Bowling - Advanced
This section covers some more advanced techniques, including four new deliveries to try.
You will also learn how to trick the batsmen by varying the pace, flight and length of the ball.
Great bowlers work hard at their craft. They have a number of deliveries in their armoury that they use in particular situations. A certain ball for a left hander, a variety of changes in pace, length and flight depending on the pitch, the weather and even the batsmen's score.
Batsmen are always more wary in the following situations:
- Facing the first ball of their innings
- Still to get off the mark (yet to score any runs)
- Approaching a landmark score (such as 50 or 100)
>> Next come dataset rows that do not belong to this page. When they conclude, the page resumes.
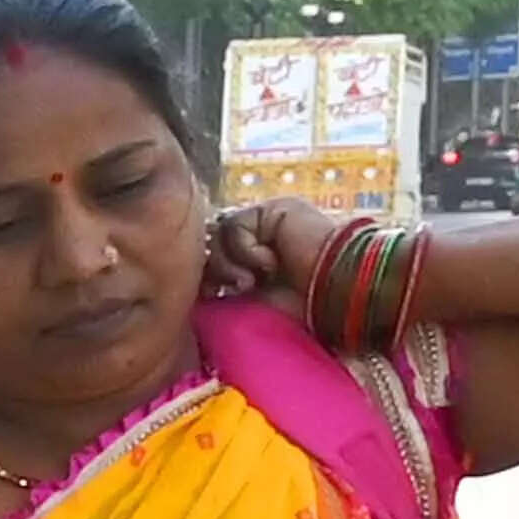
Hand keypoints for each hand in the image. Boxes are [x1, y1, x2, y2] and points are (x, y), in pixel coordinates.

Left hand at [200, 200, 340, 305]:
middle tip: (229, 291)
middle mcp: (259, 235)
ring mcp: (267, 220)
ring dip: (229, 263)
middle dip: (214, 270)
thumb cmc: (298, 309)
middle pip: (209, 241)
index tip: (212, 296)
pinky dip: (246, 251)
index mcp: (252, 258)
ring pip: (217, 233)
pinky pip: (235, 225)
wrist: (334, 297)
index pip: (210, 255)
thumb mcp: (246, 301)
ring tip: (252, 283)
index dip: (204, 274)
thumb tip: (185, 287)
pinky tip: (270, 264)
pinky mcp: (274, 210)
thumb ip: (220, 286)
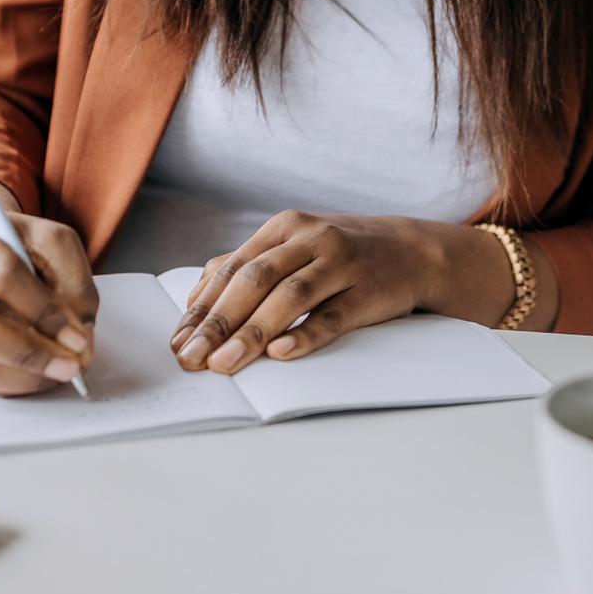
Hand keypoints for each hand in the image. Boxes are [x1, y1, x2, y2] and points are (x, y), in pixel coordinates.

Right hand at [0, 180, 98, 396]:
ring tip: (59, 371)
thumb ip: (74, 287)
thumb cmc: (18, 243)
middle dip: (27, 352)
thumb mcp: (55, 244)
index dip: (43, 310)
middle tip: (69, 365)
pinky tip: (39, 374)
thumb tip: (79, 343)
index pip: (1, 275)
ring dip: (23, 375)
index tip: (77, 336)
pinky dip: (13, 382)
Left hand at [168, 210, 556, 374]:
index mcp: (284, 228)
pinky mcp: (369, 291)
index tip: (178, 342)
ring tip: (224, 364)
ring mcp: (341, 263)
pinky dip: (306, 334)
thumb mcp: (295, 247)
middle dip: (218, 322)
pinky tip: (281, 353)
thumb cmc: (342, 255)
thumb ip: (249, 266)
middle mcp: (310, 240)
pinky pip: (333, 315)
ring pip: (289, 297)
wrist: (414, 250)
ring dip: (252, 333)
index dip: (201, 308)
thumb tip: (197, 297)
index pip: (232, 269)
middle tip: (191, 358)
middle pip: (254, 280)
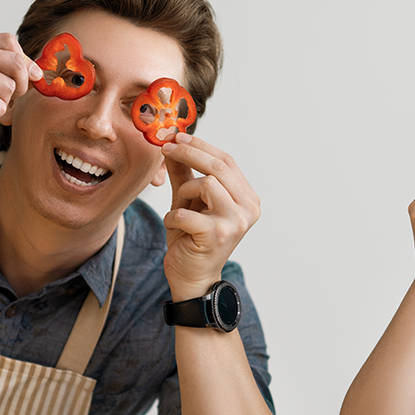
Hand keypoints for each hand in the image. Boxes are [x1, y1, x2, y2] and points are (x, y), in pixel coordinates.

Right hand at [0, 33, 41, 158]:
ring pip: (10, 88)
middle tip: (0, 100)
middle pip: (17, 62)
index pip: (9, 41)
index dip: (23, 62)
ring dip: (0, 106)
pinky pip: (0, 107)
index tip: (25, 80)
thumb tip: (38, 72)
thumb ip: (1, 70)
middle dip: (18, 87)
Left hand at [161, 132, 259, 300]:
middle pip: (219, 167)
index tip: (176, 137)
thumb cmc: (192, 239)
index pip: (226, 161)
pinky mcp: (217, 236)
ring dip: (184, 192)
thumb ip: (183, 173)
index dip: (200, 146)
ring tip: (179, 207)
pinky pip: (188, 213)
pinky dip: (173, 217)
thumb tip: (171, 143)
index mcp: (247, 197)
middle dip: (189, 153)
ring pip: (207, 184)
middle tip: (166, 148)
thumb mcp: (187, 201)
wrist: (193, 278)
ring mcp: (236, 223)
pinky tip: (174, 226)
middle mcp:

- In the last over before a break or close of play
- Sent in as a 'night watchman'
As a bowler you can exploit these situations to take more wickets so be aware of them when you play.
Varying your attack is an essential part of bowling well. If your bowling is predictable, batsmen will start to 'read' you and will begin to score heavily. Your job is to keep them guessing what you might do next!
But before you race out to the nets to try your hand at bowling inswingers and off
cutters - you need to get the basics right first. Consistent line and length are the foundations for a good and varied bowling attack.
You cannot progress without a good foundation - so get these right to start with!
All of the deliveries described in this section are variations on the basic bowling technique. They take a great deal of practice to perfect them but they are worth the effort once you have developed a consistent line, length and pace of bowling. They are used by bowlers to mix up their deliveries and keep the batsman guessing about what the ball will do. The more variety you can build into your bowling the more the uncertain the batsman will be when facing you.
Don’t be too disappointed if you find you can’t bowl the perfect inswinger or off cutter the first time you try, remember that practice makes perfect so don’t try it for the first time ever in a match.